Darbe teşebbüsü sonrası belki de birkaç bin kişiden ibaret suç örgütünün suçlarının 2 milyon civarında insana mal edildiğini vurgulayan Yeneroğlu, “Üstelik 2 milyon kişinin tamamı aileleriyle beraber terör örgütü üyesi muamelesi görmüştür.” ifadelerini kullandı.

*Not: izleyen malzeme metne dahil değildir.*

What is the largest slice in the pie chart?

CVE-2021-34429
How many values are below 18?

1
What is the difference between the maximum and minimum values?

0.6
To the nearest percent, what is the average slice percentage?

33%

‘Büyük acılar yaşanmaktadır’
Haksız ihraçlar ve yargılamalar nedeniyle büyük acılar yaşandığını belirten Yeneroğlu, “FETÖ soruşturması geçiren kişilerin büyük çoğunluğu, bu örgüte dini saiklerle girmiş ve dini saiklerle hareket ettiklerini ortaya koyan faaliyetlerde bulunmuştur. Devletin en tepesi tarafından örgütün açıkça desteklendiği bir dönemde, insanların bu örgütün öğrenci evlerinde kalmaları, derneğe gitmeleri, bankada hesap açmaları, şifreli uygulamadan suç olmayan içeriklerle mesajlaşmaları, dershanelerine gitmeleri suç teşkil etmez. Ne yazık ki yüzbinlerce kişi bu nedenlerle soruşturma geçirmiş ve ceza almıştır. İnsanlara suç olmayan eylemleri nedeniyle zulmedilmiş, suçun maddi ve manevi unsurları yok sayılmıştır.” ifadelerini kullandı.

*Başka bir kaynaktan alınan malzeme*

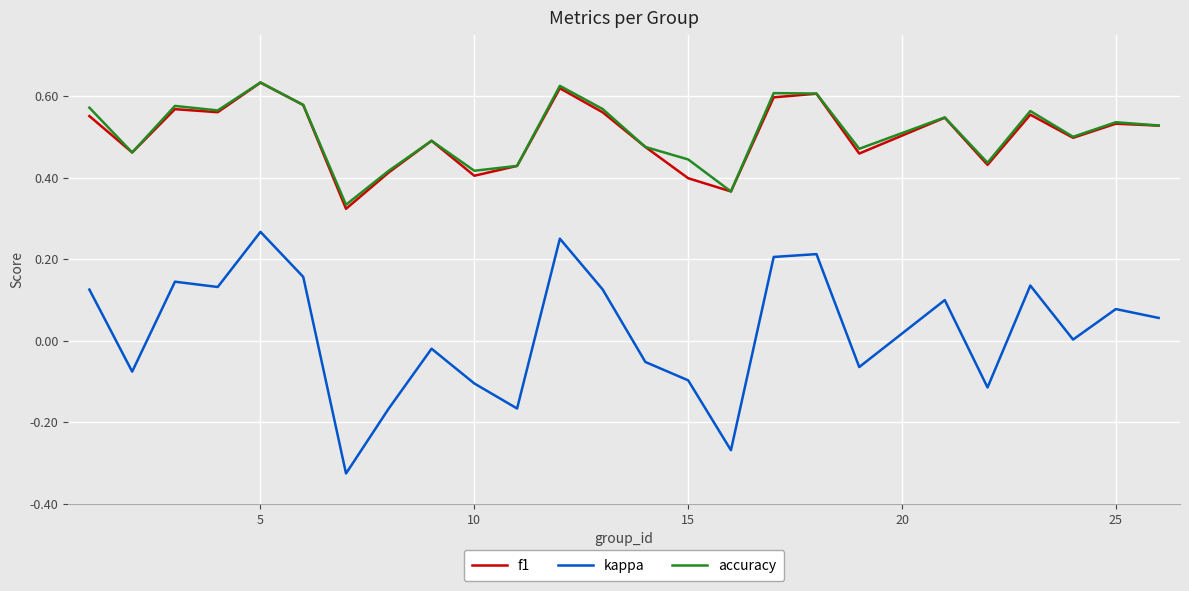

At how many categories does at least one series exceed 0?

25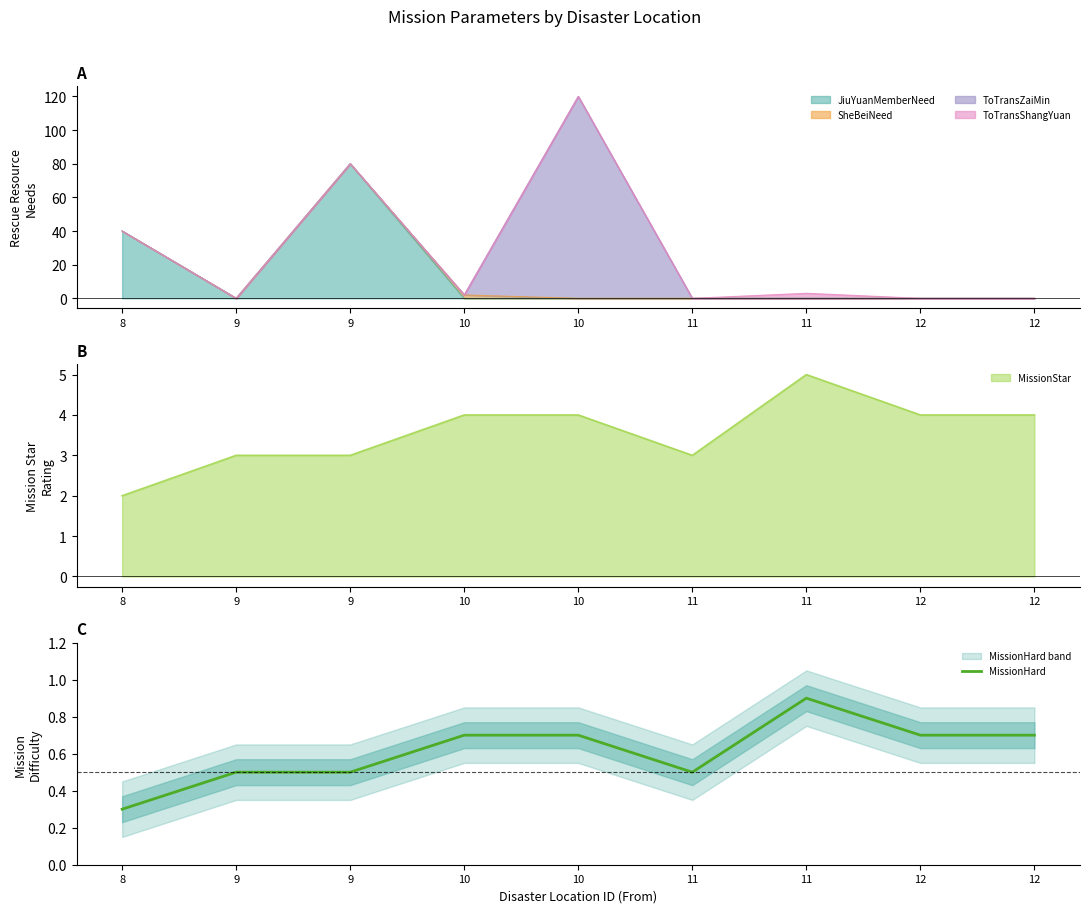

Which category has the lowest value across all series?

8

Açıklamasında KHK ile ihraçlara da değinen Yeneroğlu, “İhraçlarda usuli güvenceler yerine getirilmemiş, bir soruşturma ve kovuşturma yapılmaksızın, kişilere savunma hakkı dahi verilmeden bir daha kamu görevine girmeleri yasaklanarak işlerinden atılmıştır. KHK’lıların özel sektörde dahi iş bulmaları engellenmiştir. Bu kişiler, aileleriyle beraber büyük bir dram yaşamaktadır.” dedi.
‘Acilen hukuka dönülmesi şarttır’
Bu hukuksuzluklara son verilmeden, Türkiye’nin demokratikleşmesinin ve rasyonel zemine dönmesinin mümkün olmadığını belirten Yeneroğlu, DEVA Partisi olarak açıkladıkları KHK Mağduriyetleri Eylem Planı ile adaletsizliklere kendi çözüm önerilerini kamuoyuyla paylaştıklarını belirtti.

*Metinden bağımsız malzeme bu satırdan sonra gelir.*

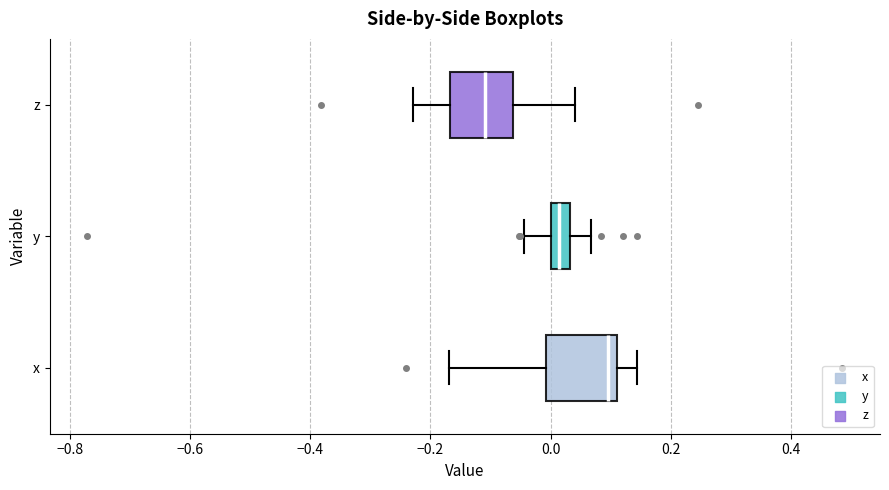

Where does the right whisker of the box for z end on the x-axis? The values are not printed on the chart, so give them approximately, as read against the axis.

0.04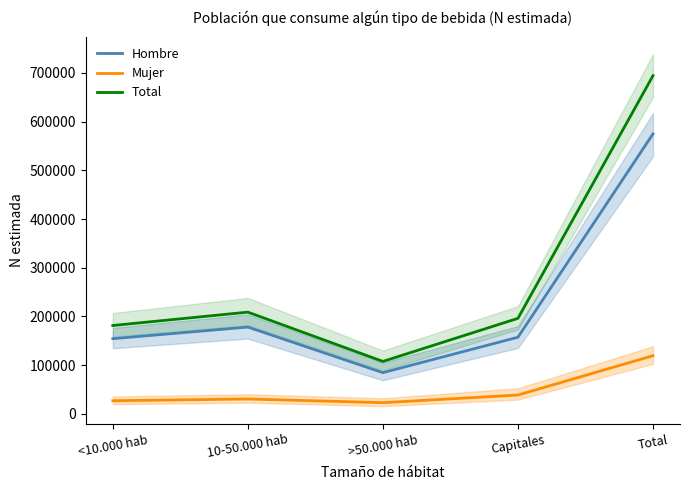

What is the sum of all Hombre values?

1149800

Yeneroğlu, iktidara seslenerek “KHK’lar yoluyla işlerini kaybetmiş ve yargı kararıyla suçsuz bulunmuş veya hakkında adli bir işlem tesis edilmemiş kişilerin hak ve itibarlarının iadesi ile ilgili düzenlemeler acilen yapılmalıdır. Ayrıca, KHK’ların sosyal hayata ve özel sektöre yansıyan sonuçları ile kapatılan özel kurumlarda çalışan kişilerin özel sektörde çalışmalarının önündeki engeller ortadan kaldırılmalıdır. Benzer şekilde, terör örgütü üyeliği veya terör örgütüne yardım suçlamasıyla yapılan soruşturma ve kovuşturmalarla oluşturulan mağduriyetlere son verilerek adil yargılanma hakkının gereklerine uyulmalıdır. Bu kapsamda, suç işleme kastı olmayan, herhangi somut bir suçu bulunmadığı halde hakkında soruşturma ve kovuşturma yürütülen ya da mahkûmiyet kararı verilen masum kişilerin mağduriyetleri giderilmelidir.” dedi.